TEXTE FOURNI |
┄┄┄┄┄┄┄┄┄┄┄┄┄┄┄┄┄┄┄┄
Il me semble toutefois qu’un volet est encore largement sous-estimé pour affronter ces crises, celui d’aider les citoyens à y faire face. À la différence des professionnels préparés spécifiquement à ces situations, sapeurs-pompiers, médecins et psychologues spécialisés, etc., la population est le plus souvent démunie, et ce, à plusieurs points de vue. Lorsque la situation est nouvelle, elle peut manquer de repères pour appréhender les risques à leur juste mesure. La gravité de la situation échappe. Pas de repères non plus sur les conduites à tenir pour anticiper la catastrophe ou lorsque celle-ci est avérée.
Attitudes diverses devant l’effet de surprise
L’effet de surprise de l’événement et le sentiment d’impuissance associé ont surtout des effets psychologiques importants. Le premier est celui de perturber la perception de la situation. Les risques peuvent ainsi être minimisés, euphémisés pour reprendre le terme du sociologue Denis Duclos. L’attitude pourrait se résumer à « Ce n’est pas très grave, cela va passer ! ». Plus encore, il peut y avoir des phénomènes de dénégation des risques. L’esprit ne veut pas voir la situation apparaissant insupportable. Les exemples dans l’actualité ne manquent pas, telles ces personnes pensant que le cours d’eau tumultueux débordant le lit de sa rivière n’atteindrait jamais leur maison, et peu de temps après, se trouvent bloqués chez eux, la maison menaçant de s’effondrer à tout moment.
Certaines réactions peuvent aussi viser uniquement à se protéger du point de vue psychique et non pas d’assurer sa sécurité, le maintien de son équilibre psychologique devenant l’unique préoccupation. Il en est ainsi des conduites automatiques. Un exemple permet d’imager ces propos, en restant dans le même domaine des inondations. À Vaison-la-Romaine, le 22 septembre 1992, des orages violents ont fait déborder la rivière Ouvèze, élevant son niveau de plus de 15 mètres en quelques heures. Des dizaines de maisons ont été détruites, un camping rasé, et l’on a déploré de nombreux morts. Dans ce contexte, les chaînes télévisées ont passé en boucle des scènes éprouvantes, et notamment d’effondrement de maisons. Au milieu de ces images, une scène insolite apparaît. Une personne à l’étage d’un immeuble en bordure de rivière balaye son balcon avec application. Il s’agit en fait d’une réaction automatique de dénégation de la réalité en se centrant sur des gestes quotidiens. Le psychisme de la personne nie cette réalité angoissante.
Un phénomène tout aussi marquant est celui de la croyance que son action, fût-elle totalement inadaptée, va permettre de répondre efficacement à la situation présente. Relèvent de cette logique les croyances de malades incurables face aux promesses de produits miraculeux alternatifs à la médecine conventionnelle, pratiques trompeuses faites à des fins mercantiles. Les périodes de pandémie sont également riches en croyances de ce type.
┄┄┄┄┄┄┄┄┄┄┄┄┄┄┄┄┄┄┄┄
EXTRAITS DE LA LISTE |

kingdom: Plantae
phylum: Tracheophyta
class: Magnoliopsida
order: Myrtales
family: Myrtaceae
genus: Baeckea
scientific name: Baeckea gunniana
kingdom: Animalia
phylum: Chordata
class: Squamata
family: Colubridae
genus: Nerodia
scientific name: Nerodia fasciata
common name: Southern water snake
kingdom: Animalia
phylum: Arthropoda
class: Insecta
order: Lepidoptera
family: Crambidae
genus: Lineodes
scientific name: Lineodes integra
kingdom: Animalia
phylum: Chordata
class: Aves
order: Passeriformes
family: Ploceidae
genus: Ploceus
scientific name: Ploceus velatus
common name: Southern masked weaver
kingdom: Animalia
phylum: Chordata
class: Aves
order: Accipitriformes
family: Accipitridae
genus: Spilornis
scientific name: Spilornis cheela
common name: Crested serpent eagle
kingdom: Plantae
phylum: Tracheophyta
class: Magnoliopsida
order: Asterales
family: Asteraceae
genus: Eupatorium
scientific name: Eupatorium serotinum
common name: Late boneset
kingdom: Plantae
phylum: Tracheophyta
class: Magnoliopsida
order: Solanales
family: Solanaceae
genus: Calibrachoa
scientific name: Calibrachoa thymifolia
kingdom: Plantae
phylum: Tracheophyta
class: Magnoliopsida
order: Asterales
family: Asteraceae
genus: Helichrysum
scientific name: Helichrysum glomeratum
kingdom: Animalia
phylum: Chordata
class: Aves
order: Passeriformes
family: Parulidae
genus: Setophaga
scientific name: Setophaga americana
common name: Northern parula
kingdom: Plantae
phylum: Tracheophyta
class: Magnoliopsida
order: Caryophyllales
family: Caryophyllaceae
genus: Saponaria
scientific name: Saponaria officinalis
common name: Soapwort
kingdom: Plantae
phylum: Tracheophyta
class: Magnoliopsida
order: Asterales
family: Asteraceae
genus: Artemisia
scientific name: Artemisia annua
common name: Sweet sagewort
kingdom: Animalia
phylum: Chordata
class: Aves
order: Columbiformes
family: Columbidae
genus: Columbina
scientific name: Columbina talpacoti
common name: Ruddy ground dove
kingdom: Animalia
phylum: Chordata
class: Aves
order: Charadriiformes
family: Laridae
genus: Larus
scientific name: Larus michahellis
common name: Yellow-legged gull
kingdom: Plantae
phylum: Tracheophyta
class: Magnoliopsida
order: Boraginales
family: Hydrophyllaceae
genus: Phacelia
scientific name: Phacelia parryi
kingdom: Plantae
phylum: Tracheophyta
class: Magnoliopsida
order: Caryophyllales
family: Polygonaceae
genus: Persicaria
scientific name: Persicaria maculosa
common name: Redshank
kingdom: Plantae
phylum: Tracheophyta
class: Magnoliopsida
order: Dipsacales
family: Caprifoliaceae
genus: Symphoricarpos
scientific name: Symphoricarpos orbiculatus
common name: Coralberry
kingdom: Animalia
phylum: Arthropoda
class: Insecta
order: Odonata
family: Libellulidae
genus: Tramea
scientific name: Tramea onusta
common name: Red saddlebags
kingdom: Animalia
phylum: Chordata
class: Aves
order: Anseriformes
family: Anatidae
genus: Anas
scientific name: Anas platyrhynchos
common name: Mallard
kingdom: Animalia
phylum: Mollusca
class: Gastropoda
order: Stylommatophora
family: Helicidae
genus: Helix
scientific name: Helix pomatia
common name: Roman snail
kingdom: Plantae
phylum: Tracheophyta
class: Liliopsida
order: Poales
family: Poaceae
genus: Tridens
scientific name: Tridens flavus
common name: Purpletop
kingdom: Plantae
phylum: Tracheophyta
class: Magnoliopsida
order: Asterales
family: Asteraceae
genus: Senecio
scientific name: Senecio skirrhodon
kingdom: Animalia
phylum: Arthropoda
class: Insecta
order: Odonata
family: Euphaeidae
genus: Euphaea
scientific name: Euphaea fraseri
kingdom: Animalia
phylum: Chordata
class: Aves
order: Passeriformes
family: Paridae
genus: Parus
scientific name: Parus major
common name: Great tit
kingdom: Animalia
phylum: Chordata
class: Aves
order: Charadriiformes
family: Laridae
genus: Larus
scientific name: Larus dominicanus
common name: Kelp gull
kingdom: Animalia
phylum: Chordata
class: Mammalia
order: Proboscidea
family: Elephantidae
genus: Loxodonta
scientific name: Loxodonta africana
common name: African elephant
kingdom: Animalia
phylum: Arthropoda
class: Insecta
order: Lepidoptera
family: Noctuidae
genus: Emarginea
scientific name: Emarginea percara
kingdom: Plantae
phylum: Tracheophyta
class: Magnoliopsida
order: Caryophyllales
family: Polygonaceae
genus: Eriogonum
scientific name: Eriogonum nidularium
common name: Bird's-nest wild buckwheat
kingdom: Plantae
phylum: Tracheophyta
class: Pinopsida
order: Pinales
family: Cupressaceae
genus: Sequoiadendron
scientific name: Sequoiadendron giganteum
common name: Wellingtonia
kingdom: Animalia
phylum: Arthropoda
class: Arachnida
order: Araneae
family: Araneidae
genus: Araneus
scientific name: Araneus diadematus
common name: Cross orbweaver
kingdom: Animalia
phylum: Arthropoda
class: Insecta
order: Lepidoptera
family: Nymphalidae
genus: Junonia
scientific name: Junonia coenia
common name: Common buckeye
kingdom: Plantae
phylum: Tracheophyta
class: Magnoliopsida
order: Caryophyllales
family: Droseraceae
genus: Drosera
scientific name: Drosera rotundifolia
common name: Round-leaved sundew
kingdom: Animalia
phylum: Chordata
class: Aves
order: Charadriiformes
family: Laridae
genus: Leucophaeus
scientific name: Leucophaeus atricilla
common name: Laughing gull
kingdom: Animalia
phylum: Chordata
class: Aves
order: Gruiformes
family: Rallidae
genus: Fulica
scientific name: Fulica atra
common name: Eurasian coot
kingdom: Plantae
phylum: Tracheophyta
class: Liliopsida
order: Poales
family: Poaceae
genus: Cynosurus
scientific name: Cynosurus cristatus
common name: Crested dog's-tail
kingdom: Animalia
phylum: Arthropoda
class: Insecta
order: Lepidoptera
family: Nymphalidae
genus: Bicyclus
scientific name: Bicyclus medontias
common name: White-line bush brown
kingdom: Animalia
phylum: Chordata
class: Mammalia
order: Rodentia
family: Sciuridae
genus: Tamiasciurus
┄┄┄┄┄┄┄┄┄┄┄┄┄┄┄┄┄┄┄┄
VOS CONSIGNES |
- a) Dans le texte sur les réactions face aux crises, de combien le niveau de l'Ouvèze s'est-il élevé le 22 septembre 1992 ?
- b) Poursuivez le texte sur les réactions face aux crises à partir de sa dernière phrase.
La liste est sans rapport avec le texte sur les réactions face aux crises.

RÉPONSES PAR CONSIGNE |
- a) Il s'est élevé de plus de 15 mètres en quelques heures.

- b)
Effets sur le psychisme
Outre l’absence de repères face à des situations extrêmes nouvelles et les impacts qu’elles peuvent avoir sur une perception et des conduites adaptées, les catastrophes peuvent avoir des effets dévastateurs sur le psychisme. L’irruption de la possibilité de mourir peut ainsi causer un traumatisme psychique. Ce n’est pas le lieu ici d’expliciter en quoi consistent les effets post-traumatiques. Nommons seulement quelques symptômes parmi les plus fréquents : blocage de la temporalité du sujet sur la scène traumatique qu’il revit de façon répétée, réaction d’hypervigilance au moindre signe pouvant évoquer l’événement (un claquement sonore pour des personnes ayant été dans l’environnement d’une explosion comme celle de l’usine AZF, ou encore un léger tremblement de sol dû au déplacement du métro parisien après un vécu un tremblement de terre), désadaptation à la vie sociale avec le sentiment de ne plus pouvoir être compris, ou uniquement par des victimes ayant vécu le même événement. Tous ces symptômes sont particulièrement délétères.
Comment aider les citoyens à se préparer aux situations de crise ?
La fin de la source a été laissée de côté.